What’s Keeping Bitcoin From Becoming a Universal Currency?

By Fred Schebesta

Bitcoin has existed for almost a decade, but legally it often sits in a murky gray area. Some governments welcome it, others impose heavy controls on it and still some ban it outright. Furthermore, though the cryptocurrency may be a game-changing innovation, it has built-in disadvantages that slow its widespread adoption. To be sure, Bitcoin has faced many challenges since its inception — and it will need to overcome all of them before it can become a universal currency.

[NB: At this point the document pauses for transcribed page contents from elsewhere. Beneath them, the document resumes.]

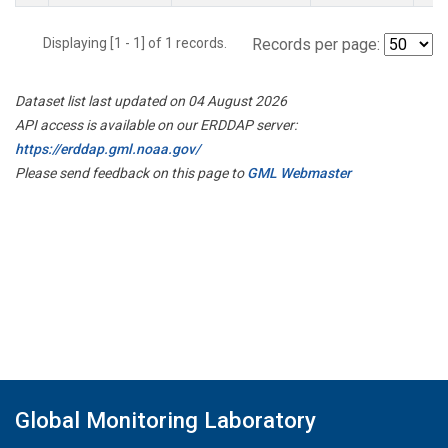
Displaying [1 - 1] of 1 records.
Records per page:
Dataset list last updated on 04 August 2026
API access is available on our ERDDAP server:
https://erddap.gml.noaa.gov/
Please send feedback on this page to
GML Webmaster
Global Monitoring Laboratory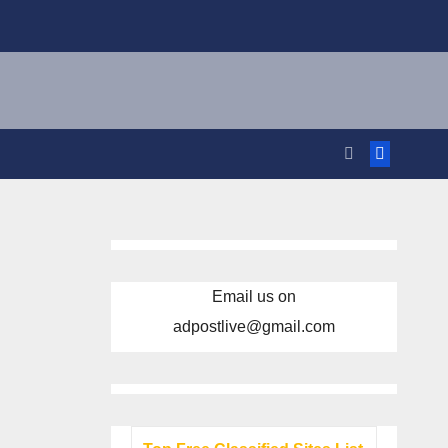
Email us on
adpostlive@gmail.com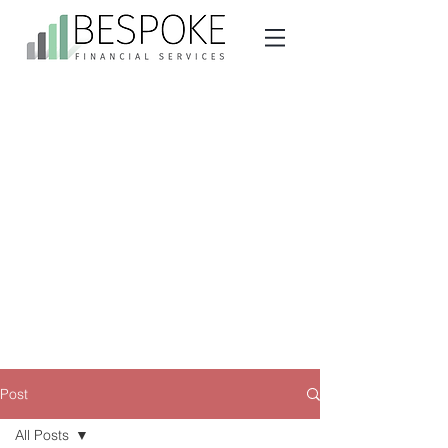
Post
All Posts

Compared to fiat currency, cryptocurrency is still relatively new. Understandably, many governments aren’t sure what to make of it, and there are many reasons why they’re wary.

Here are a few:

They’re not sure how to regulate it

Bitcoin is a decentralized currency, meaning its existence isn’t tied to any one institution. A government can regulate an exchange (like Coinbase, for example), but it ultimately can’t stop you from buying and selling the cryptocurrency. That’s because Bitcoin is exchanged peer-to-peer. For this reason, it’s difficult for governments to pinpoint exactly who and what to regulate. Regulation challenges include consumer protection, taxation and enforcing the use of Bitcoin for lawful purposes.

They want to control capital outflows

Governments put rules in place to guard against the exodus of money from their borders; however, Bitcoin can be used to circumvent capital controls. For example, you could buy Bitcoin with Chinese yuan on a local exchange, then sell the coins offshore for euros. Governments have often been slow to enact cryptocurrency regulations, which many individuals have taken advantage of to move money around the world.

They’re worried about Bitcoin being used to fund criminal activities

Bitcoin isn’t totally anonymous, but it can still be extremely difficult for law enforcement to track. That’s why governments are worried the currency can be used by criminals for illicit activities like trafficking drugs and funding terrorism.

Though governments can restrict the use of bitcoins, they’re not the only barriers to the cryptocurrency’s adoption. It simply has a few built-in disadvantages.

There’s a learning curve

It’s not difficult to understand how fiat currency works — if you want to buy a sandwich, you exchange a few dollars and you get it. But Bitcoin isn’t as simple. If you want to get started with the cryptocurrency, you should probably first learn how digital currency works, what a Bitcoin wallet is, what a blockchain is and how to transfer coins. This learning curve makes Bitcoin much less accessible than fiat currency.

It’s volatile

According to the CoinDesk price index, the price of Bitcoin shot to a sky-high $1,129 on January 4, 2017. A week later, it had plummeted to $775. Bitcoin is far from a stable currency, and it’s difficult to know what it’ll be worth even within a few days. For many people, this makes it less attractive for use as an everyday currency.

It carries a stigma

Though many Bitcoin proponents would argue that the negative reports are overhyped, some people see Bitcoin as a risky, crime-facilitating currency. They may have read about Mt. Gox losing $600 million in Bitcoins. They may also have heard about Silk Road, a Bitcoin-based online drug marketplace, and learned that its founder was sentenced to life in prison. When the media breaks bad news about Bitcoin, it tends to slow its growth.

What needs to happen before Bitcoin is widely adopted?

Bitcoin has numerous challenges to overcome before it can win mainstream adoption. Some of these problems will need to be resolved by governments, and others can be tackled through private enterprise.

Many people simply don’t think Bitcoin is better than the fiat currency they have now, and they see no reason to switch. Bitcoin isn’t often easier to use and in some areas where you’d think Bitcoin would be superior, like international money transfers, it actually turns out to be more expensive. Mainstream consumers don’t find many strong reasons to use bitcoins; however, cryptocurrency businesses can innovate to fill that void.

Governments are still wrestling with Bitcoin’s complexity. But if they’re willing to tackle the complex regulatory issues that come with the cryptocurrency, they may be able to create stable policies that their citizens can take to the bank.

You can’t make someone a Bitcoin evangelist if they never pick up the cryptocurrency in the first place. Before Bitcoin can take over the world, its proponents need to bring about two key changes: educating a wider population about the cryptocurrency, and making it easier to adopt. If they can succeed, they may finally position Bitcoin as a viable alternative to fiat currency.